▸ **Record excerpts**
:::

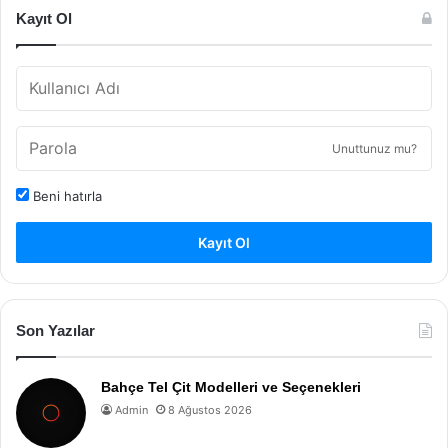
Kayıt Ol
Unuttunuz mu?
Beni hatırla
Kayıt Ol
Son Yazılar
Bahçe Tel Çit Modelleri ve Seçenekleri
Admin
8 Ağustos 2026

:::

Please put every line of text from the records above into a JSON list of strings, one string per line, with blank lines left out. Leave the pictures out of the answer.

▸ **Solution below**
[
  "Kayıt Ol",
  "Unuttunuz mu?",
  "Beni hatırla",
  "Kayıt Ol",
  "Son Yazılar",
  "Bahçe Tel Çit Modelleri ve Seçenekleri",
  "Admin",
  "8 Ağustos 2026"
]